Firstly, create simulating multitask case with Gaussian noise.

import skscope
from skscope import ScopeSolver
import abess
import numpy as np
import jax.numpy as jnp
import pandas as pd

np.random.seed(2023)
n = 500
p = 1000
y_dim = 10  
k = 100  

coef_real = np.zeros((p, y_dim))
nonzero_features = np.random.choice(np.arange(1, p + 1), k, replace=False)
coef_real[nonzero_features - 1, :] = np.maximum(
    np.random.normal(1, 1, size=(k, y_dim)), 0
)

data = abess.make_multivariate_glm_data(
    n, p, k, family="multigaussian", coef_=coef_real, M=y_dim
)

weight = 1 #/(data.y+0.1) ## matrix weights default to 1

Then, run skscope to solve the problem:

# ScopeSolver uses similar algo with abess and other solvers may be useful too.
solver = ScopeSolver( 
    dimensionality=p * y_dim,
    sparsity=range(2*k), # too slow to run from 0 to p
    sample_size=n,
    group=[i for i in range(p) for _ in range(y_dim)],
    ic_type="sic",
)
# Key is the objective function, which is squared error loss with weight matrix
solver.solve(
    objective=lambda params: jnp.sum(jnp.square(weight * (data.x @ params.reshape((p, y_dim)) - data.y))),
    layers=[skscope.layer.NonNegative(dimensionality = p * y_dim)], # non-negative constraint
    jit=True,
)
coef_est = solver.get_estimated_params().reshape(p, y_dim)
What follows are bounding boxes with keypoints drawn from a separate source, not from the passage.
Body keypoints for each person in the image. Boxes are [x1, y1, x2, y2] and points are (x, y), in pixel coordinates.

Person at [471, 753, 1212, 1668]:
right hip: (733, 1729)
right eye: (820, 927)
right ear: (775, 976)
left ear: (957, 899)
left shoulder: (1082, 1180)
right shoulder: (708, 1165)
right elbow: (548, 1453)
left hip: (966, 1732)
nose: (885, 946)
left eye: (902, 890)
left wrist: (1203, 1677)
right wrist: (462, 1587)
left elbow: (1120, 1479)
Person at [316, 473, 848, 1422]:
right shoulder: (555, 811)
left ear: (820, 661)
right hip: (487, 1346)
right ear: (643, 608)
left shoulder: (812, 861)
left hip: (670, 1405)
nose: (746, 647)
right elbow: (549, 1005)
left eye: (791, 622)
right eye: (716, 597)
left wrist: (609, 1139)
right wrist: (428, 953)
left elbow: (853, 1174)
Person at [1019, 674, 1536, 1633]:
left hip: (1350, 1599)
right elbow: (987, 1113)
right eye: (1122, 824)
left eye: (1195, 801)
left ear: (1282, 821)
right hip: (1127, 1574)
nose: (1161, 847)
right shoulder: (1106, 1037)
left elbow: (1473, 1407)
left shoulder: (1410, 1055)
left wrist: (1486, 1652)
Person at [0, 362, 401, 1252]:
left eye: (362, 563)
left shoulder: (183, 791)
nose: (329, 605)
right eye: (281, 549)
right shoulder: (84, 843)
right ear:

Finally, print the results.

comparison_data = {
    "estimated coefs nonzero": np.sum(coef_est != 0, axis=1) != 0,
    "true coefs nonzero": np.sum(coef_real != 0, axis=1) != 0
}

comparison_df = pd.DataFrame(comparison_data)
table = pd.crosstab(comparison_df["estimated coefs nonzero"], comparison_df["true coefs nonzero"])
print(table)

Furthermore, I attempted to write a Poisson regression with an identity link, but the logarithmic term in the loss function necessitates a good initial value for optimization in each subproblem to avoid taking the logarithm of a negative number. If there's a way to easily specify good initial values, this code might be completed quickly.
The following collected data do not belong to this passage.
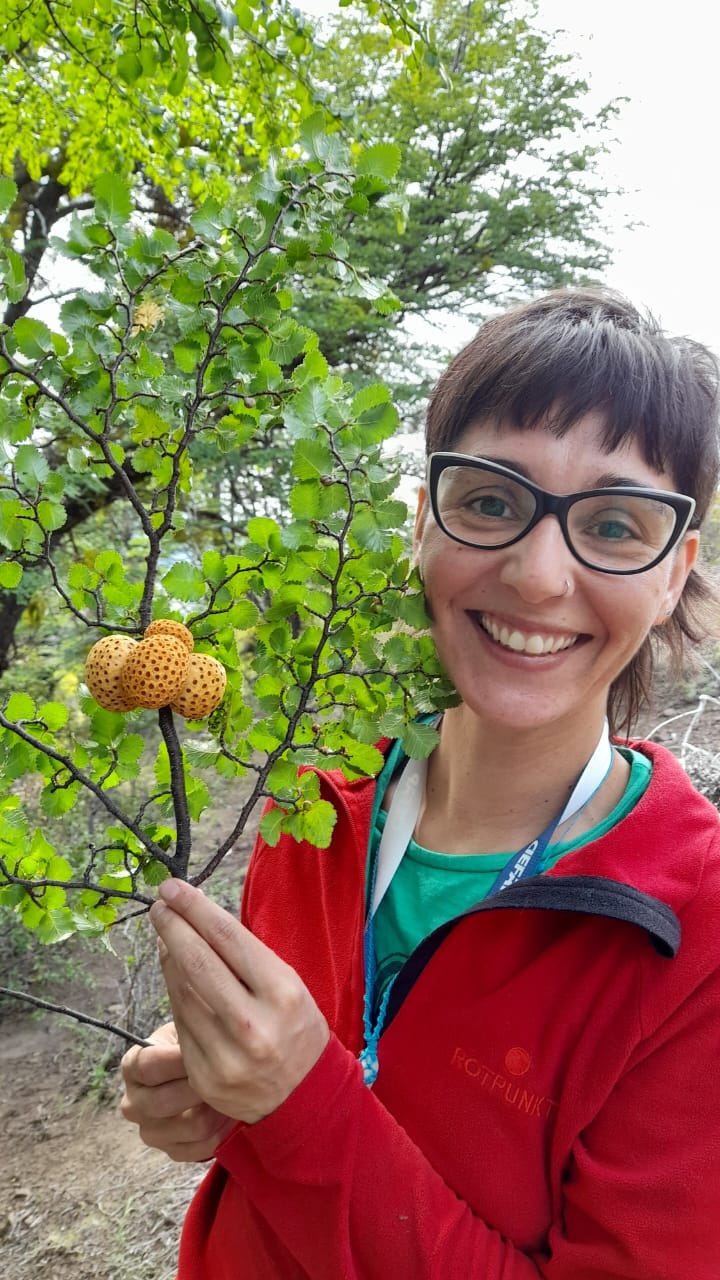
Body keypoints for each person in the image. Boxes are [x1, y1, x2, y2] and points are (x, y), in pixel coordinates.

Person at [120, 288, 720, 1279]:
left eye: (614, 523)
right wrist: (213, 1092)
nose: (536, 574)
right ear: (423, 522)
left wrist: (300, 1103)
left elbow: (314, 1109)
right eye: (490, 499)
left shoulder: (693, 935)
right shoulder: (316, 804)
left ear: (673, 573)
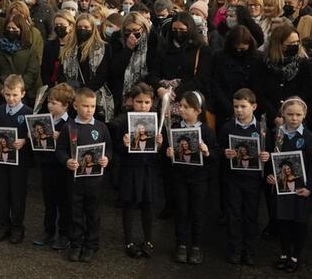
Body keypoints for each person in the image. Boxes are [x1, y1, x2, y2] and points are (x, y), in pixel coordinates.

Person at [55, 88, 111, 264]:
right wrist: (66, 161)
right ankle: (76, 244)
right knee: (75, 213)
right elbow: (60, 150)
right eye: (85, 106)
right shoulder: (69, 127)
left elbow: (109, 148)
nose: (89, 110)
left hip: (94, 181)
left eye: (92, 106)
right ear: (76, 105)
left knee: (93, 213)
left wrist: (106, 158)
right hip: (75, 182)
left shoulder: (101, 127)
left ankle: (91, 244)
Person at [219, 88, 270, 266]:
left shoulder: (262, 130)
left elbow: (269, 151)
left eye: (243, 106)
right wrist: (225, 153)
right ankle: (235, 249)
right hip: (232, 178)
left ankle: (249, 250)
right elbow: (219, 149)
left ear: (253, 106)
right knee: (234, 214)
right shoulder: (228, 127)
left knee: (250, 214)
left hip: (253, 180)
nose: (239, 110)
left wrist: (267, 156)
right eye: (236, 106)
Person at [165, 90, 217, 265]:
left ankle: (196, 246)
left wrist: (207, 152)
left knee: (197, 212)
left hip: (199, 179)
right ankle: (180, 244)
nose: (182, 109)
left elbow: (216, 156)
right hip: (179, 177)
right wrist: (168, 152)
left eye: (187, 107)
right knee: (181, 210)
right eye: (181, 106)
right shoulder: (175, 128)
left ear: (198, 111)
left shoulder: (207, 131)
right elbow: (165, 153)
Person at [267, 97, 312, 274]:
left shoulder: (308, 137)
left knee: (299, 222)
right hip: (282, 189)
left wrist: (309, 187)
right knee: (284, 221)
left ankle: (295, 255)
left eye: (298, 114)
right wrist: (271, 175)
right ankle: (285, 253)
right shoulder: (278, 134)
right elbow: (272, 158)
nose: (294, 118)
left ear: (304, 115)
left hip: (300, 189)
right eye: (290, 114)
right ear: (283, 115)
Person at [113, 82, 163, 259]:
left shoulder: (156, 121)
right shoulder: (124, 120)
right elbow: (116, 147)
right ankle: (129, 240)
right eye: (139, 102)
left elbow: (160, 155)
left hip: (148, 169)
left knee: (148, 205)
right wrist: (124, 143)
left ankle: (148, 240)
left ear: (152, 103)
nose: (143, 106)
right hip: (130, 169)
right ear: (131, 101)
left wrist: (160, 144)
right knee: (129, 204)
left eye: (147, 102)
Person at [0, 74, 32, 244]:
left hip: (20, 163)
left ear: (22, 93)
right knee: (3, 193)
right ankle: (4, 225)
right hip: (2, 160)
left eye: (15, 95)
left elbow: (33, 137)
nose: (11, 98)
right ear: (3, 93)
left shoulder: (28, 112)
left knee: (17, 194)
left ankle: (17, 227)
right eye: (8, 94)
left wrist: (25, 140)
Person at [33, 83, 73, 250]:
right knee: (49, 202)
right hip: (47, 165)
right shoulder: (44, 120)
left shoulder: (70, 124)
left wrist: (61, 138)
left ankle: (64, 235)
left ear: (65, 105)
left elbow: (75, 148)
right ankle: (48, 232)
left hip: (63, 169)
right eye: (49, 102)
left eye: (54, 103)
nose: (49, 105)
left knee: (64, 203)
Once again, thank you for your friendly and helpful feedback!

tomwenseleers commented 1 year ago

Many thanks for this - that's very helpful! I was just sort of hoping that allowing the observation weights to be a matrix instead of a vector might be a small change in the code - but of course I fully understand if it's not & that implementing this change would be too much work right now!